Stored items from a collection
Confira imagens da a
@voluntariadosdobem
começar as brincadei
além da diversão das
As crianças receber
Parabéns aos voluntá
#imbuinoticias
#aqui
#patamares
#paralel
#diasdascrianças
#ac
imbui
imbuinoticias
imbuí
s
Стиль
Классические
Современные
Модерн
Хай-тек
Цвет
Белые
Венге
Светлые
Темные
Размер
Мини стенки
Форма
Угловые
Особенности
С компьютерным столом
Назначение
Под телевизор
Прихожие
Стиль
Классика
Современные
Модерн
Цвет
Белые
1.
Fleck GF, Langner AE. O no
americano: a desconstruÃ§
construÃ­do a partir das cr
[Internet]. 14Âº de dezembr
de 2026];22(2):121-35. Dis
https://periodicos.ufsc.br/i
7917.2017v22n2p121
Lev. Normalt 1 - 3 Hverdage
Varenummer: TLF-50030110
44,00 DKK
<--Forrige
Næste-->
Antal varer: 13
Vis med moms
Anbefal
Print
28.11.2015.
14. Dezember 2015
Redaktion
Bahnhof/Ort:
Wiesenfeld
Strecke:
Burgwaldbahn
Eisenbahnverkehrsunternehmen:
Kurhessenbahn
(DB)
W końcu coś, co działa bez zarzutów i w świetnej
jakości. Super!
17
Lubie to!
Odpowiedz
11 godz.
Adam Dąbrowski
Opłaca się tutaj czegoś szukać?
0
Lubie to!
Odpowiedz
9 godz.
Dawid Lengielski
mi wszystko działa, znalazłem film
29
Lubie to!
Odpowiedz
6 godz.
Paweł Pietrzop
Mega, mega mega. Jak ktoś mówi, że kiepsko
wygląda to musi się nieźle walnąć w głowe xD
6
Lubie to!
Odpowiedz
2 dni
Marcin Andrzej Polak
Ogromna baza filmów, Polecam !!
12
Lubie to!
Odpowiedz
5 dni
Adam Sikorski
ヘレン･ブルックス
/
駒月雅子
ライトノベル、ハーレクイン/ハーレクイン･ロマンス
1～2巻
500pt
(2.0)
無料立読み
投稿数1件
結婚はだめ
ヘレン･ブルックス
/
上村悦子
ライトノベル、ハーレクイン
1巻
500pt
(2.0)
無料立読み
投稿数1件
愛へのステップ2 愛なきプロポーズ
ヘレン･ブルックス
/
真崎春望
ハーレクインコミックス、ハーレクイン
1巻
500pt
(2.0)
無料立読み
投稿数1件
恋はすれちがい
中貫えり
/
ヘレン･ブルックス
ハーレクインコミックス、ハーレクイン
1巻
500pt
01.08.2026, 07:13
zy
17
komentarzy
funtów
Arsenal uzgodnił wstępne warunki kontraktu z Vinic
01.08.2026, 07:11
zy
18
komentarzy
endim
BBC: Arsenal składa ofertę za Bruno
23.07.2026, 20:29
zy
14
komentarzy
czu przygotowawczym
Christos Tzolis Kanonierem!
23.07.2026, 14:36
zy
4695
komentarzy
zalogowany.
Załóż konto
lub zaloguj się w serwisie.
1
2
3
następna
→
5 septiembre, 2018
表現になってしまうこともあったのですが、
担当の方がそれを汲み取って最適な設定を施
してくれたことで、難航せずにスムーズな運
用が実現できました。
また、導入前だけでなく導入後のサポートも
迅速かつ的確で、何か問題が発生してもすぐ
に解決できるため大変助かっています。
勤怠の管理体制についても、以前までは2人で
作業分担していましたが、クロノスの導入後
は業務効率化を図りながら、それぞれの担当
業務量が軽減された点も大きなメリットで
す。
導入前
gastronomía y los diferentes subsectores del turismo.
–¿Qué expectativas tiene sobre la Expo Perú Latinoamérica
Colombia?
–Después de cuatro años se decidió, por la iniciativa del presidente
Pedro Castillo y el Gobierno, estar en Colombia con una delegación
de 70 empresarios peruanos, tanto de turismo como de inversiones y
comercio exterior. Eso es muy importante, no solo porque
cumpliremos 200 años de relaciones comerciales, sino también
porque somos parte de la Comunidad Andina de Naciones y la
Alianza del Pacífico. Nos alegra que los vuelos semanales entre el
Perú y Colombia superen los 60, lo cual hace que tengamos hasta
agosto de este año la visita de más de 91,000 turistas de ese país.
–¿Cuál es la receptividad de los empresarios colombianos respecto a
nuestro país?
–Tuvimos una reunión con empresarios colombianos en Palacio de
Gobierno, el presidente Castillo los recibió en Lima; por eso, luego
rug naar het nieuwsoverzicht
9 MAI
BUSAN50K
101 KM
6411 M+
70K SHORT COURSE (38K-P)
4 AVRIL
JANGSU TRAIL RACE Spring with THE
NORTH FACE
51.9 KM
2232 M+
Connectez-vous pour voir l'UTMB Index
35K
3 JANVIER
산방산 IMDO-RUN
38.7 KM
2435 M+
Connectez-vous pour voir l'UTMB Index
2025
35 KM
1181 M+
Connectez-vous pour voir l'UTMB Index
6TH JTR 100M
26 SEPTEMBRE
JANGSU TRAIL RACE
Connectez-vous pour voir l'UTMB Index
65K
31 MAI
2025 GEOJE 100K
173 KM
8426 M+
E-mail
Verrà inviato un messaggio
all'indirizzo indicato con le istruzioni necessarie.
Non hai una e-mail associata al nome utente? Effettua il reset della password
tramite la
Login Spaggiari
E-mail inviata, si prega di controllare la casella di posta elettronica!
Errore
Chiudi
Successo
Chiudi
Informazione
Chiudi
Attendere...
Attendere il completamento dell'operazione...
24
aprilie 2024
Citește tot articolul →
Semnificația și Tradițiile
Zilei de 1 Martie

**Work order**
Rewrite the material with every "Odpowiedz" replaced by "Reply", leaving all other text unchanged.

**Solution to this task**
Confira imagens da a
@voluntariadosdobem
começar as brincadei
além da diversão das
As crianças receber
Parabéns aos voluntá
#imbuinoticias
#aqui
#patamares
#paralel
#diasdascrianças
#ac
imbui
imbuinoticias
imbuí
s
Стиль
Классические
Современные
Модерн
Хай-тек
Цвет
Белые
Венге
Светлые
Темные
Размер
Мини стенки
Форма
Угловые
Особенности
С компьютерным столом
Назначение
Под телевизор
Прихожие
Стиль
Классика
Современные
Модерн
Цвет
Белые
1.
Fleck GF, Langner AE. O no
americano: a desconstruÃ§
construÃ­do a partir das cr
[Internet]. 14Âº de dezembr
de 2026];22(2):121-35. Dis
https://periodicos.ufsc.br/i
7917.2017v22n2p121
Lev. Normalt 1 - 3 Hverdage
Varenummer: TLF-50030110
44,00 DKK
<--Forrige
Næste-->
Antal varer: 13
Vis med moms
Anbefal
Print
28.11.2015.
14. Dezember 2015
Redaktion
Bahnhof/Ort:
Wiesenfeld
Strecke:
Burgwaldbahn
Eisenbahnverkehrsunternehmen:
Kurhessenbahn
(DB)
W końcu coś, co działa bez zarzutów i w świetnej
jakości. Super!
17
Lubie to!
Reply
11 godz.
Adam Dąbrowski
Opłaca się tutaj czegoś szukać?
0
Lubie to!
Reply
9 godz.
Dawid Lengielski
mi wszystko działa, znalazłem film
29
Lubie to!
Reply
6 godz.
Paweł Pietrzop
Mega, mega mega. Jak ktoś mówi, że kiepsko
wygląda to musi się nieźle walnąć w głowe xD
6
Lubie to!
Reply
2 dni
Marcin Andrzej Polak
Ogromna baza filmów, Polecam !!
12
Lubie to!
Reply
5 dni
Adam Sikorski
ヘレン･ブルックス
/
駒月雅子
ライトノベル、ハーレクイン/ハーレクイン･ロマンス
1～2巻
500pt
(2.0)
無料立読み
投稿数1件
結婚はだめ
ヘレン･ブルックス
/
上村悦子
ライトノベル、ハーレクイン
1巻
500pt
(2.0)
無料立読み
投稿数1件
愛へのステップ2 愛なきプロポーズ
ヘレン･ブルックス
/
真崎春望
ハーレクインコミックス、ハーレクイン
1巻
500pt
(2.0)
無料立読み
投稿数1件
恋はすれちがい
中貫えり
/
ヘレン･ブルックス
ハーレクインコミックス、ハーレクイン
1巻
500pt
01.08.2026, 07:13
zy
17
komentarzy
funtów
Arsenal uzgodnił wstępne warunki kontraktu z Vinic
01.08.2026, 07:11
zy
18
komentarzy
endim
BBC: Arsenal składa ofertę za Bruno
23.07.2026, 20:29
zy
14
komentarzy
czu przygotowawczym
Christos Tzolis Kanonierem!
23.07.2026, 14:36
zy
4695
komentarzy
zalogowany.
Załóż konto
lub zaloguj się w serwisie.
1
2
3
następna
→
5 septiembre, 2018
表現になってしまうこともあったのですが、
担当の方がそれを汲み取って最適な設定を施
してくれたことで、難航せずにスムーズな運
用が実現できました。
また、導入前だけでなく導入後のサポートも
迅速かつ的確で、何か問題が発生してもすぐ
に解決できるため大変助かっています。
勤怠の管理体制についても、以前までは2人で
作業分担していましたが、クロノスの導入後
は業務効率化を図りながら、それぞれの担当
業務量が軽減された点も大きなメリットで
す。
導入前
gastronomía y los diferentes subsectores del turismo.
–¿Qué expectativas tiene sobre la Expo Perú Latinoamérica
Colombia?
–Después de cuatro años se decidió, por la iniciativa del presidente
Pedro Castillo y el Gobierno, estar en Colombia con una delegación
de 70 empresarios peruanos, tanto de turismo como de inversiones y
comercio exterior. Eso es muy importante, no solo porque
cumpliremos 200 años de relaciones comerciales, sino también
porque somos parte de la Comunidad Andina de Naciones y la
Alianza del Pacífico. Nos alegra que los vuelos semanales entre el
Perú y Colombia superen los 60, lo cual hace que tengamos hasta
agosto de este año la visita de más de 91,000 turistas de ese país.
–¿Cuál es la receptividad de los empresarios colombianos respecto a
nuestro país?
–Tuvimos una reunión con empresarios colombianos en Palacio de
Gobierno, el presidente Castillo los recibió en Lima; por eso, luego
rug naar het nieuwsoverzicht
9 MAI
BUSAN50K
101 KM
6411 M+
70K SHORT COURSE (38K-P)
4 AVRIL
JANGSU TRAIL RACE Spring with THE
NORTH FACE
51.9 KM
2232 M+
Connectez-vous pour voir l'UTMB Index
35K
3 JANVIER
산방산 IMDO-RUN
38.7 KM
2435 M+
Connectez-vous pour voir l'UTMB Index
2025
35 KM
1181 M+
Connectez-vous pour voir l'UTMB Index
6TH JTR 100M
26 SEPTEMBRE
JANGSU TRAIL RACE
Connectez-vous pour voir l'UTMB Index
65K
31 MAI
2025 GEOJE 100K
173 KM
8426 M+
E-mail
Verrà inviato un messaggio
all'indirizzo indicato con le istruzioni necessarie.
Non hai una e-mail associata al nome utente? Effettua il reset della password
tramite la
Login Spaggiari
E-mail inviata, si prega di controllare la casella di posta elettronica!
Errore
Chiudi
Successo
Chiudi
Informazione
Chiudi
Attendere...
Attendere il completamento dell'operazione...
24
aprilie 2024
Citește tot articolul →
Semnificația și Tradițiile
Zilei de 1 Martie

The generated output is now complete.